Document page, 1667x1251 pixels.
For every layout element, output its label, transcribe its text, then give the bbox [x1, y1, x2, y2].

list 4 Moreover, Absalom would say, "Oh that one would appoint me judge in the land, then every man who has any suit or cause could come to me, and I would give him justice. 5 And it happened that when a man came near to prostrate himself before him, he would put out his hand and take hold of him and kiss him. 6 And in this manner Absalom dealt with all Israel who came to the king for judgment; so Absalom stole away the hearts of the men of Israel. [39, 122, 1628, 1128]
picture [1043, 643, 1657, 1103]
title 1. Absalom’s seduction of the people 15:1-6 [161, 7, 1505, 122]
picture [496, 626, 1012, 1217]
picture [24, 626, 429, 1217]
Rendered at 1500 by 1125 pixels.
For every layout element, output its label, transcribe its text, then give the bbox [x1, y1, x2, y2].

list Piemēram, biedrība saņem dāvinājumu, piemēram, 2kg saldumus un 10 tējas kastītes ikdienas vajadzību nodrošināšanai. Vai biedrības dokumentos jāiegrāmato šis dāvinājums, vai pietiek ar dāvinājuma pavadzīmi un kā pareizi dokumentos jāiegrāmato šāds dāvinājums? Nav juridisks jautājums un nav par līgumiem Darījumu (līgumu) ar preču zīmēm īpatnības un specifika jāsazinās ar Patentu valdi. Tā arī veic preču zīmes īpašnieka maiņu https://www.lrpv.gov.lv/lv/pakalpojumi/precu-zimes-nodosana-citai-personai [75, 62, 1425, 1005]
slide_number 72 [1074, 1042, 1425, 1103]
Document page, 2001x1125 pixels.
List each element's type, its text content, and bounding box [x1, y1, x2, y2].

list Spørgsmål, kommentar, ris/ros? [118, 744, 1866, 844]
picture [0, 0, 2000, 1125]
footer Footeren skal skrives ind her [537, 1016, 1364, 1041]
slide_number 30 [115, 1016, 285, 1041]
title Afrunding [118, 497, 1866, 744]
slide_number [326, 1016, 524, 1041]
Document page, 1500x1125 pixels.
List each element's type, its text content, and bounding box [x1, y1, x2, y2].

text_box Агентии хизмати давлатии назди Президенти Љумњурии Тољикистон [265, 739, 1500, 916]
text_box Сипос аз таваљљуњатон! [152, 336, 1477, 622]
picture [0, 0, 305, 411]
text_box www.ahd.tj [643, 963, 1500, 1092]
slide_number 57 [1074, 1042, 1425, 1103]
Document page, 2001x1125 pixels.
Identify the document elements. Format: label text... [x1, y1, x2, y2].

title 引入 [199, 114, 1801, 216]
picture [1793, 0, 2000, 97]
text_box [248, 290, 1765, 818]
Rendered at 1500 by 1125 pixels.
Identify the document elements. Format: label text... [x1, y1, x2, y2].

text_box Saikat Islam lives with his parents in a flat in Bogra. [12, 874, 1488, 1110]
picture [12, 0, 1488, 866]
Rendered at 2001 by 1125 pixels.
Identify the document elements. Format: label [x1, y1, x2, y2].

------------------------------------

> _Task statement_
For the string "page", count every line of the material where it appears and state only the count.

> _Response box_
4